**Aim of the exercise**:
Beginning with the first line of the material, set down each line exactly as written, up to and including the line with "os produtores rurais".

**Supplied data**:

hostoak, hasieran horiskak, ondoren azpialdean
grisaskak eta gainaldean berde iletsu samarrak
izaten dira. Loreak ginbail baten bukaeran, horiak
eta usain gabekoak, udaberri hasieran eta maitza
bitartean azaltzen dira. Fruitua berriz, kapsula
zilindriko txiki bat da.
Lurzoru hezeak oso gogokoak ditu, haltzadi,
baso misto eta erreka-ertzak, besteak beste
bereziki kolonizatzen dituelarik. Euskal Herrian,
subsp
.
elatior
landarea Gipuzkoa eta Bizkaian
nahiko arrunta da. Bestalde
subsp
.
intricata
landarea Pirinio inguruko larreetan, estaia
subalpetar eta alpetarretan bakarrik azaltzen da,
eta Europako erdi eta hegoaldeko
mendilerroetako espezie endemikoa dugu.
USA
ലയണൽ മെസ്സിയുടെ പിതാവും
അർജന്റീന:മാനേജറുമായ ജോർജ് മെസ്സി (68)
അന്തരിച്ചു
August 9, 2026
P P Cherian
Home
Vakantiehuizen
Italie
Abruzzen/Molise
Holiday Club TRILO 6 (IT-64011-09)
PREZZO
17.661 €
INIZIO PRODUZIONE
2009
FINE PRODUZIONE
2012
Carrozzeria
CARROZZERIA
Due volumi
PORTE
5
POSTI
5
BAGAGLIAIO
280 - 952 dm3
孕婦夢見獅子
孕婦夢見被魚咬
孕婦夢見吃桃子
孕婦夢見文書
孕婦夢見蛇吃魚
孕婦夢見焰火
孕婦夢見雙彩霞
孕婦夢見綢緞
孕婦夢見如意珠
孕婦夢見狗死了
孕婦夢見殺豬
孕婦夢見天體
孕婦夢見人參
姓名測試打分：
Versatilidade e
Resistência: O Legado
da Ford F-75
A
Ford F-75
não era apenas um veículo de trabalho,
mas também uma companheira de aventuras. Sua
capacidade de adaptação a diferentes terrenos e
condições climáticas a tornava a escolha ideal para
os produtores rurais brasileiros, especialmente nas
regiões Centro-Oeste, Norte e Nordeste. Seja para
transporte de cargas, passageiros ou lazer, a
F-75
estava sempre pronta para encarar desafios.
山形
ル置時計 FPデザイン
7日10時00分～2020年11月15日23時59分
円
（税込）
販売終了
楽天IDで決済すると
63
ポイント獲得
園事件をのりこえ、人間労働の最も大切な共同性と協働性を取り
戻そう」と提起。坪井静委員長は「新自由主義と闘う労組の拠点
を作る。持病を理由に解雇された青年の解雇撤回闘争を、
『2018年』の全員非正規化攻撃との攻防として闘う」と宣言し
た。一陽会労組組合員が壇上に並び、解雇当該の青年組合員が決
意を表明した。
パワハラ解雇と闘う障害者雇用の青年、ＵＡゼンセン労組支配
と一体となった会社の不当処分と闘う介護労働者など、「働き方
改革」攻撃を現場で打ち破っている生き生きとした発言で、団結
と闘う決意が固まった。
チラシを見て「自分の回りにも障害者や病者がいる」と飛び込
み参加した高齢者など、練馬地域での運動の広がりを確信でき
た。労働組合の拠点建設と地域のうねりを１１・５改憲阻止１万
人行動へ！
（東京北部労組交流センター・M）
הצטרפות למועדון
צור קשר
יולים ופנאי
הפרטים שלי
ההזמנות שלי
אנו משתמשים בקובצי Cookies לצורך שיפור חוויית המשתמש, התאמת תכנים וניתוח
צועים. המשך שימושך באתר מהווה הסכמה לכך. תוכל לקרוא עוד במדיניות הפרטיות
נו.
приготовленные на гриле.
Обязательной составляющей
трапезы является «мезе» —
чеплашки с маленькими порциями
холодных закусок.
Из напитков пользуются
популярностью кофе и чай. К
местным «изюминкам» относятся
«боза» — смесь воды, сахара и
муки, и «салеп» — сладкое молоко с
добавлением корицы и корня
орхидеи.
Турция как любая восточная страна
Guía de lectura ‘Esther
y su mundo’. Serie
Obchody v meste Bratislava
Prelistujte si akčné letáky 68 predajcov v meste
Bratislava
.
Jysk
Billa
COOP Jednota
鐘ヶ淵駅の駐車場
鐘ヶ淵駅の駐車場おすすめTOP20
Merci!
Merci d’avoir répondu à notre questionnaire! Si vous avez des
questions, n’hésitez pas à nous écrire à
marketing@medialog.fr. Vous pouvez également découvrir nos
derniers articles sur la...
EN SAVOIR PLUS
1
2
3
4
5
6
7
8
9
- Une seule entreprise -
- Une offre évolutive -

**Task output**:
hostoak, hasieran horiskak, ondoren azpialdean
grisaskak eta gainaldean berde iletsu samarrak
izaten dira. Loreak ginbail baten bukaeran, horiak
eta usain gabekoak, udaberri hasieran eta maitza
bitartean azaltzen dira. Fruitua berriz, kapsula
zilindriko txiki bat da.
Lurzoru hezeak oso gogokoak ditu, haltzadi,
baso misto eta erreka-ertzak, besteak beste
bereziki kolonizatzen dituelarik. Euskal Herrian,
subsp
.
elatior
landarea Gipuzkoa eta Bizkaian
nahiko arrunta da. Bestalde
subsp
.
intricata
landarea Pirinio inguruko larreetan, estaia
subalpetar eta alpetarretan bakarrik azaltzen da,
eta Europako erdi eta hegoaldeko
mendilerroetako espezie endemikoa dugu.
USA
ലയണൽ മെസ്സിയുടെ പിതാവും
അർജന്റീന:മാനേജറുമായ ജോർജ് മെസ്സി (68)
അന്തരിച്ചു
August 9, 2026
P P Cherian
Home
Vakantiehuizen
Italie
Abruzzen/Molise
Holiday Club TRILO 6 (IT-64011-09)
PREZZO
17.661 €
INIZIO PRODUZIONE
2009
FINE PRODUZIONE
2012
Carrozzeria
CARROZZERIA
Due volumi
PORTE
5
POSTI
5
BAGAGLIAIO
280 - 952 dm3
孕婦夢見獅子
孕婦夢見被魚咬
孕婦夢見吃桃子
孕婦夢見文書
孕婦夢見蛇吃魚
孕婦夢見焰火
孕婦夢見雙彩霞
孕婦夢見綢緞
孕婦夢見如意珠
孕婦夢見狗死了
孕婦夢見殺豬
孕婦夢見天體
孕婦夢見人參
姓名測試打分：
Versatilidade e
Resistência: O Legado
da Ford F-75
A
Ford F-75
não era apenas um veículo de trabalho,
mas também uma companheira de aventuras. Sua
capacidade de adaptação a diferentes terrenos e
condições climáticas a tornava a escolha ideal para
os produtores rurais brasileiros, especialmente nas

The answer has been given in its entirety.